Kişiler şemalarını tetikleyen bir olay meydana geldiğinde korku, endişe veya utanma gibi başa çıkması zor duygular yaşamakta ve bu duyguları yatıştırabilmek için genellikle sağlıksız yollarla başa çıkma yöntemi geliştirmektedir (Rafaeli, Berstein ve Young, 2011). Bu noktada kişinin geliştirdiği başa çıkma biçiminin büyük oranda mizacıyla bağlantılı olduğu varsayılmaktadır (Young, Klosko ve Weishaar, 2003). Kişi başa çıkma biçimini oluştururken kendi mizacına en uygun olan yöntemi kullanmaya eğilimli olacaktır (Babajani, Akrami ve Farahani, 2014; Young, Klosko ve Weishaar, 2003). Bunun yanı sıra çocuğun ebeveynlerinden hangisi ile özdeşim kurduğu da başa çıkma biçiminin belirlenmesinde etkin rol oynamaktadır (Young ve Klosko, 1993; Young, Klosko ve Weishaar, 2003).

Young, şemalarla başa çıkmada üç yöntem belirlemiştir: a) Şema Teslimi

b) Şema Kaçınması

c) Şema Aşırı Telafisi (Rafaeli, Berstein ve Young, 2011; Young ve Klosko, 1993; Young, Klosko ve Weishaar, 2003). Kişi, şemasını aktive eden ve dolayısıyla kendisini duygusal anlamda strese sokan bir durum yaşandığında başa çıkma biçimini devreye sokmaktadır. Ayrıca bir kişi yalnızca bir başa çıkma stilini

23

kullanmak zorunda değildir. Başa çıkma biçimleri zaman zaman da farklılıklar gösterebilmektedir (Young, Klosko ve Weishaar, 2003). Kişinin kullandığı başa çıkma biçimi içinde bulunulan duruma, baş edilmesi gereken kişiye ve mevcut durumda kişinin elinde bulundurduğu güce bağlı olarak değişiklik gösterebilmektedir (Roediger, 2009).

Young’ın şemalarla başa çıkma biçimi olarak belirlediği üç yöntem, Freud’un ekolündeki savunma mekanizmaları ile de benzerlik göstermektedir. Bunun yanı sıra bu yöntemlerin ilkel insanlardan beri temel savunma yöntemleri olarak bilinen “savaşma, kaçma ve donakalma” tepkilerinden günümüze aktarılmış olan, insan ırkının temel savunma yöntemlerinden de olabilecekleri düşünülmektedir (Rafaeli, Berstein ve Young, 2011).

Young’ın şema başa çıkma biçimleri, yalnızca biyolojik olarak insanın yapısında bulunan mekanizmalar değil, aynı zamanda rol model alma yoluyla da biçimlendirilebilen yapılardır (Young, Klosko ve Weishaar, 2003).
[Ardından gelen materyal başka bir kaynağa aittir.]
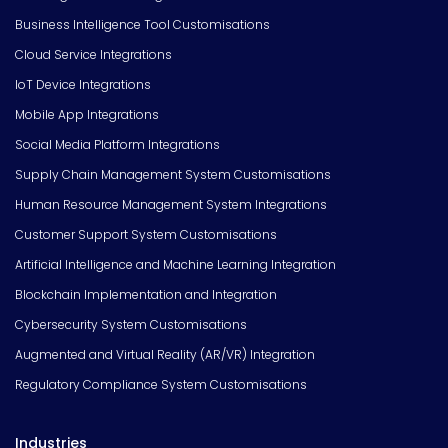
Business Intelligence Tool Customisations
Cloud Service Integrations
IoT Device Integrations
Mobile App Integrations
Social Media Platform Integrations
Supply Chain Management System Customisations
Human Resource Management System Integrations
Customer Support System Customisations
Artificial Intelligence and Machine Learning Integration
Blockchain Implementation and Integration
Cybersecurity System Customisations
Augmented and Virtual Reality (AR/VR) Integration
Regulatory Compliance System Customisations
Industries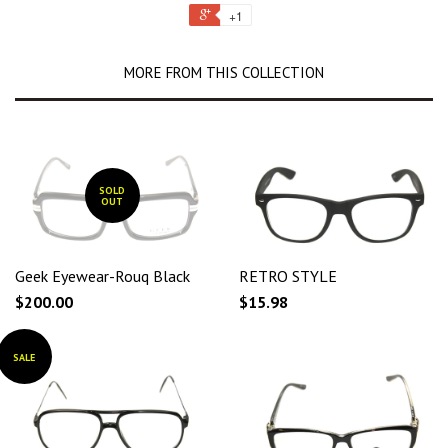
+1
MORE FROM THIS COLLECTION
SOLD
OUT
Geek Eyewear-Rouq Black
RETRO STYLE
$200.00
$15.98
SALE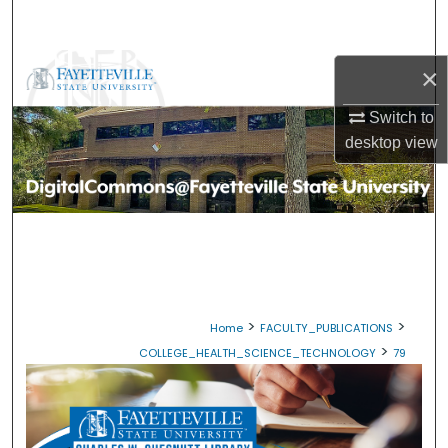
Search
Browse Collections
×
Switch to
My Account
desktop
view
About
Digital Commons Network™
>
>
Home
FACULTY_PUBLICATIONS
>
COLLEGE_HEALTH_SCIENCE_TECHNOLOGY
79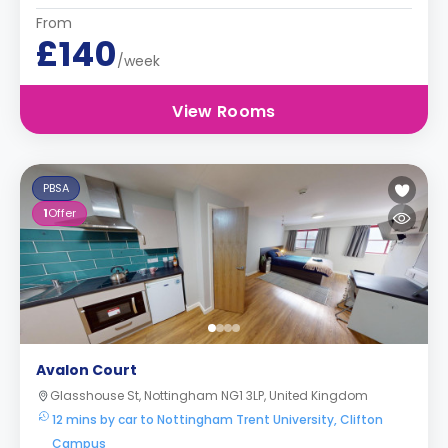
From
£140
/week
View Rooms
PBSA
1
Offer
Avalon Court
Glasshouse St, Nottingham NG1 3LP, United Kingdom
12 mins by car to Nottingham Trent University, Clifton
Campus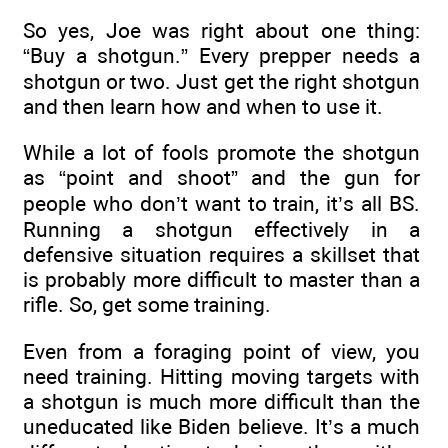
So yes, Joe was right about one thing:
“Buy a shotgun.” Every prepper needs a
shotgun or two. Just get the right shotgun
and then learn how and when to use it.
While a lot of fools promote the shotgun
as “point and shoot” and the gun for
people who don’t want to train, it’s all BS.
Running a shotgun effectively in a
defensive situation requires a skillset that
is probably more difficult to master than a
rifle. So, get some training.
Even from a foraging point of view, you
need training. Hitting moving targets with
a shotgun is much more difficult than the
uneducated like Biden believe. It’s a much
Young tarafından belirlenen üç uyumsuz başa çıkma biçimi aşağıdaki gibidir:

Şema Teslimi: Şemalarıyla teslim olma yöntemi kullanarak başa çıkan kişiler

boyun eğmeyi ve uyum sağlamayı kabul etmiş olan kişilerdir. Bu kişilerin, şemalarını devam ettirici örüntüleri hayatlarında sürdürecek şekilde seçimler yaptığı görülmektedir (Young ve Klosko, 1999). Bu durum psikanalizde, örüntü tekrar ettiğinde kişinin “bu sefer” ona hakim olabileceği ve değiştirebileceği inancıyla bağlantılı görülmektedir (Rafaeli, Bernstein ve Young, 2011). Bu kişiler şemaları aktive olduğunda yaşadıkları duyguları farkındalıkla yaşamakta, ancak buna rağmen kendilerini bu durumda bırakacak olayların içine doğru çekilmektedirler (Young ve Klosko, 1999). Başa çıkma tekniği olarak teslim olmayı kullanan bireylerin, daha çok, diğerleri yönelimlilik alanındaki şemalara sahip oldukları görülmektedir (Rafaeli, Berstein ve Young, 2011).
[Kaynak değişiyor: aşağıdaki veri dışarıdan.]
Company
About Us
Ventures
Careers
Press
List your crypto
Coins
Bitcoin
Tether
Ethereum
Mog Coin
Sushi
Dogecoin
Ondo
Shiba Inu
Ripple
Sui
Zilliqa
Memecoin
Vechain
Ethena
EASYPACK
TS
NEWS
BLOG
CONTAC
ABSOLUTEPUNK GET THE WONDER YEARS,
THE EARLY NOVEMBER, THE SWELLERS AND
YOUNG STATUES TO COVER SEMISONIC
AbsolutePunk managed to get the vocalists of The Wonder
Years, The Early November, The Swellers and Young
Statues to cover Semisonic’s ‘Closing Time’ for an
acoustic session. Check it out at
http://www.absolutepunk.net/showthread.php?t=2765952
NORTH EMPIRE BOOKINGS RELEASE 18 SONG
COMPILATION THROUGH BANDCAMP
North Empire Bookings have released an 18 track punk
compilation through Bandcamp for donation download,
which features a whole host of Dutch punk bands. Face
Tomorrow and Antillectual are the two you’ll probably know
Şema Kaçınması: Şemalarıyla baş etme biçimi Şema Kaçınması olan kişiler,

kendilerine şema örüntülerini yaşatacak durumların tamamından kaçınmayı tercih etmekte (Rafaeli, Berstein ve Young, 2011; Young ve Klosko, 1993; Young, Klosko ve Weishaar, 2003) ve şemalarını aktive edecek olaylar yaşamadıklarında oluşacak

24

duygusal zorlanmalardan kurtulacaklarına inanmaktadırlar. Bu başa çıkma biçiminin dezavantajı, kişinin kaçındığı durumlar sebebiyle şemasıyla bir türlü yüzleşemiyor olmasıdır (Young ve Klosko, 1993). Kaçınmayı kullanan bireyler kendilerine stres veren durumların, insanların ve düşüncelerin tamamından kaçınmayı ve onlar yokmuşçasına kontrollü bir hayat yaşamayı tercih etmektedirler (Young, Klosko ve Weishaar, 2003). Bu davranış, kısa süreli olarak kaygı ve üzüntülerden kurtulmayı sağlasa da uzun vadede şemayı güçlendirmektedir (Rafaeli, Berstein ve Young, 2011).
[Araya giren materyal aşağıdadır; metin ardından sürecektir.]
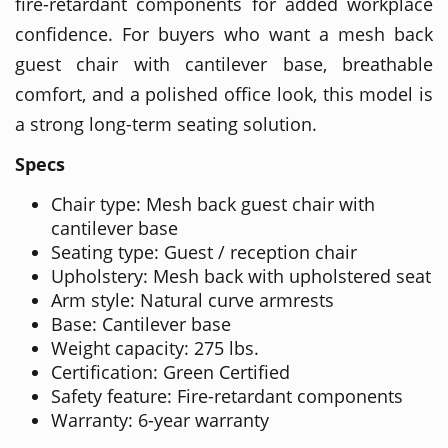
fire-retardant components for added workplace
confidence. For buyers who want a mesh back
guest chair with cantilever base, breathable
comfort, and a polished office look, this model is
a strong long-term seating solution.
Specs
Chair type: Mesh back guest chair with
cantilever base
Seating type: Guest / reception chair
Upholstery: Mesh back with upholstered seat
Arm style: Natural curve armrests
Base: Cantilever base
Weight capacity: 275 lbs.
Certification: Green Certified
Safety feature: Fire-retardant components
Warranty: 6-year warranty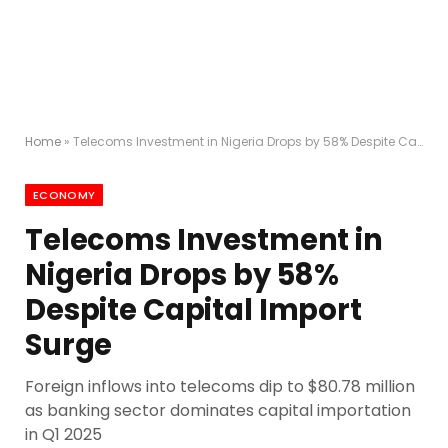
Home
»
Telecoms Investment in Nigeria Drops by 58% Despite Capital Import Surge
ECONOMY
Telecoms Investment in
Nigeria Drops by 58%
Despite Capital Import
Surge
Foreign inflows into telecoms dip to $80.78 million
as banking sector dominates capital importation
in Q1 2025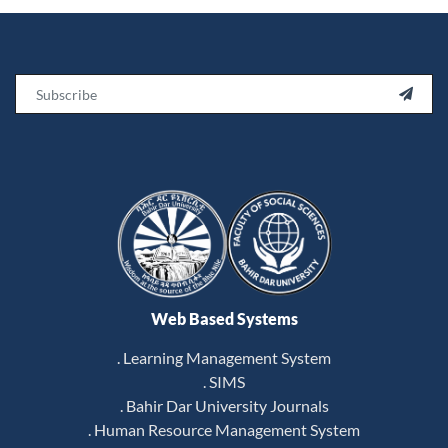
Email

Web Based Systems
. Learning Management System
. SIMS
. Bahir Dar University Journals
. Human Resource Management System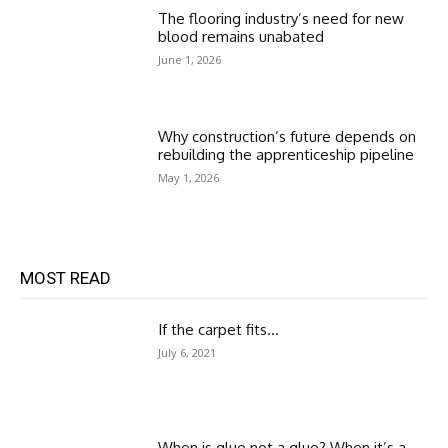
The flooring industry’s need for new
blood remains unabated
June 1, 2026
Why construction’s future depends on
rebuilding the apprenticeship pipeline
May 1, 2026
MOST READ
If the carpet fits…
July 6, 2021
When is glue not a glue? When it’s a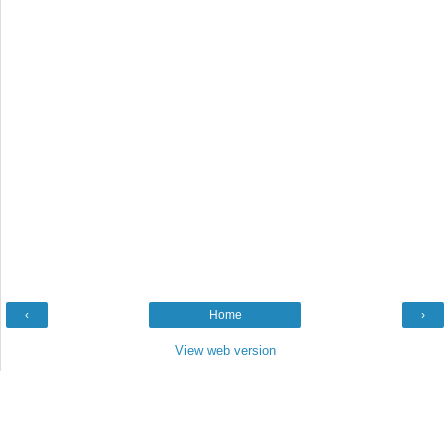
‹
Home
›
View web version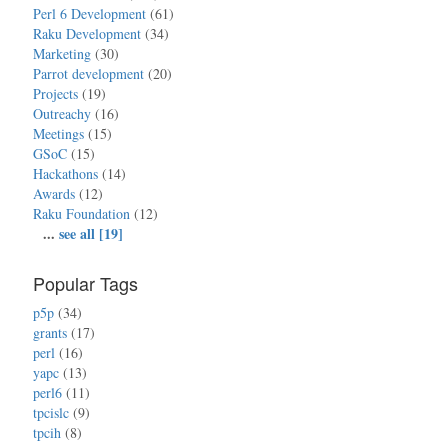
Perl 6 Development
(61)
Raku Development
(34)
Marketing
(30)
Parrot development
(20)
Projects
(19)
Outreachy
(16)
Meetings
(15)
GSoC
(15)
Hackathons
(14)
Awards
(12)
Raku Foundation
(12)
...
see all [19]
Popular Tags
p5p
(34)
grants
(17)
perl
(16)
yapc
(13)
perl6
(11)
tpcislc
(9)
tpcih
(8)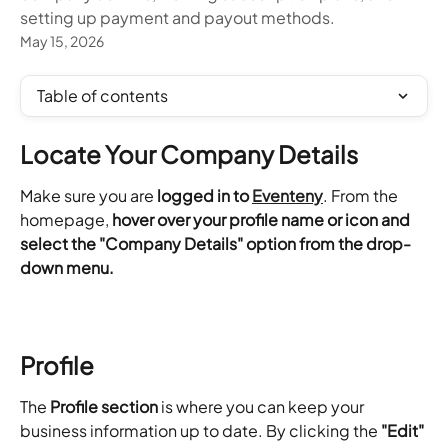
setting up payment and payout methods.
May 15, 2026
Table of contents
Locate Your Company Details
Make sure you are
 logged in to 
Eventeny
. From the 
homepage, 
hover over your profile name or icon and 
select the "Company Details" option from the drop-
down menu. 
Profile
The 
Profile section
 is where you can keep your 
business information up to date. By clicking the 
"Edit"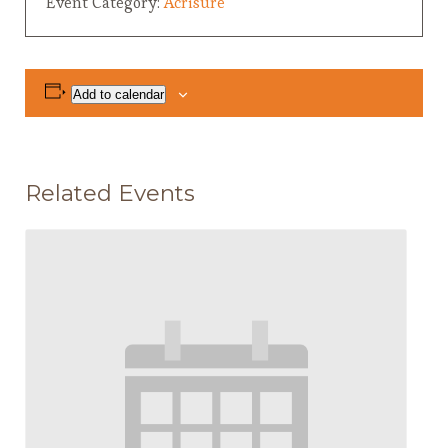
Event Category:
Acrisure
Add to calendar
Related Events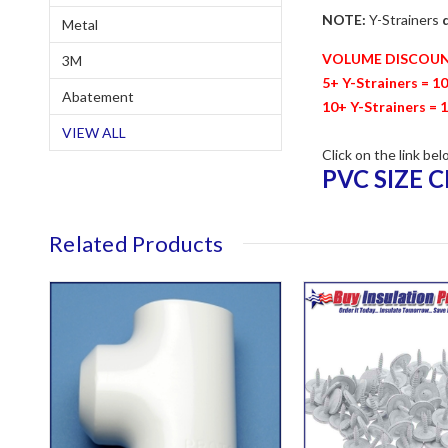
NOTE:
Y-Strainers
Metal
VOLUME DISCOU
3M
5+ Y-Strainers = 1
Abatement
10+ Y-Strainers = 
VIEW ALL
Click on the link bel
PVC SIZE 
Related Products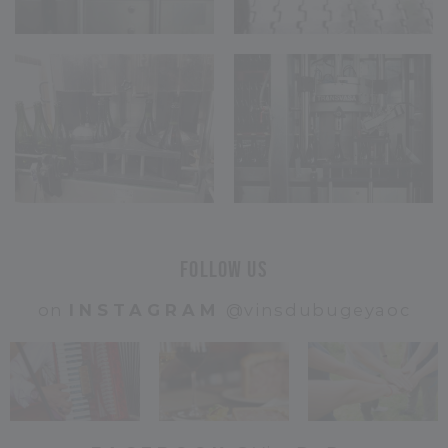
Follow us
on
INSTAGRAM
@vinsdubugeyaoc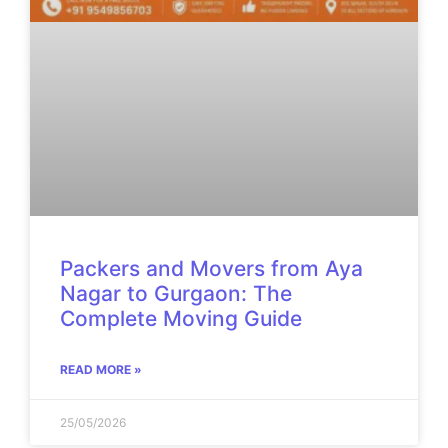
Packers and Movers from Aya
Nagar to Gurgaon: The
Complete Moving Guide
READ MORE »
25/05/2026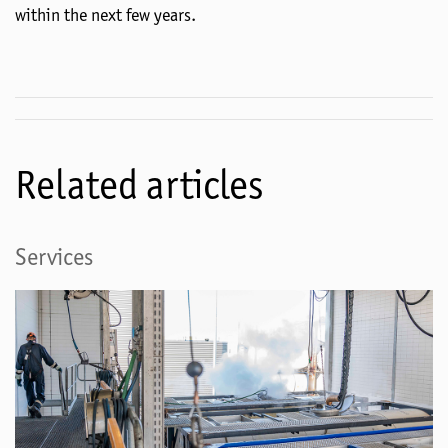
within the next few years.
Related articles
Services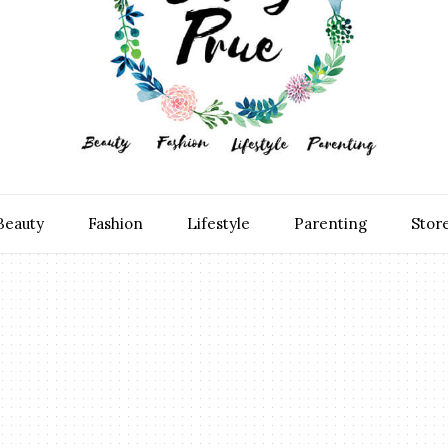
Beauty
Fashion
Lifestyle
Parenting
Stor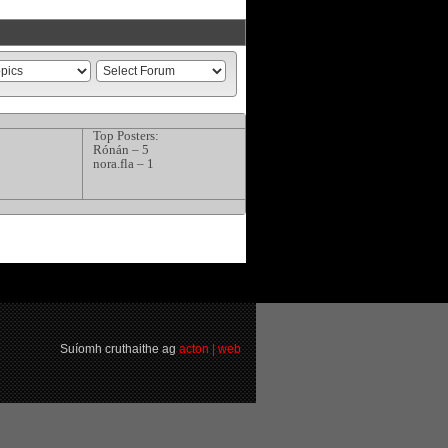
Top Posters:
Rónán – 5
nora.fla – 1
Suíomh cruthaithe ag
acton | web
Şema Aşırı Telafisi: Şema Aşırı Telafisi’ni kullanan bir kişi, çocukluk

yaşantılarındaki rolü her neyse onun tam tersi gibi davranmaya odaklanmaktadır (Young, Klosko ve Weishaar, 2003). Aşırı telafiyi tercih eden kişiler eksik olduklarına inandıkları noktaların tamamında mükemmel olmayı amaçlamakta ve bu yönelimleri zaman zaman belli alanlarda başarılı olmalarını sağlayabilmektedir. Başardıkları şeylerle beraber gelen hisler kişiyi şemalarının verdiği duygusal stresten belli bir süreliğine de olsa uzaklaştırmaktadır (Rafaeli, Berstein ve Young, 2011). Böylelikle daha önce şeması sebebiyle yaşadığı duygusal zorlanmaların hiçbirini yaşamayacağına ve bu şekilde rahatsız edici duygulardan kurtulacağına inanmaktadırlar (Young, Klosko ve Weishaar, 2003). Şema aşırı telafisini kullanan kişilerin birçoğu dışarıdan sağlıklı görünmektedirler. Ancak bu başa çıkma biçimi tedavi edici ve iyileştirici değildir. Uzun vadede şemanın devamlılığını sağlamaktadır (Rafaeli, Berstein ve Young, 2011; Young, Klosko ve Weishaar, 2003).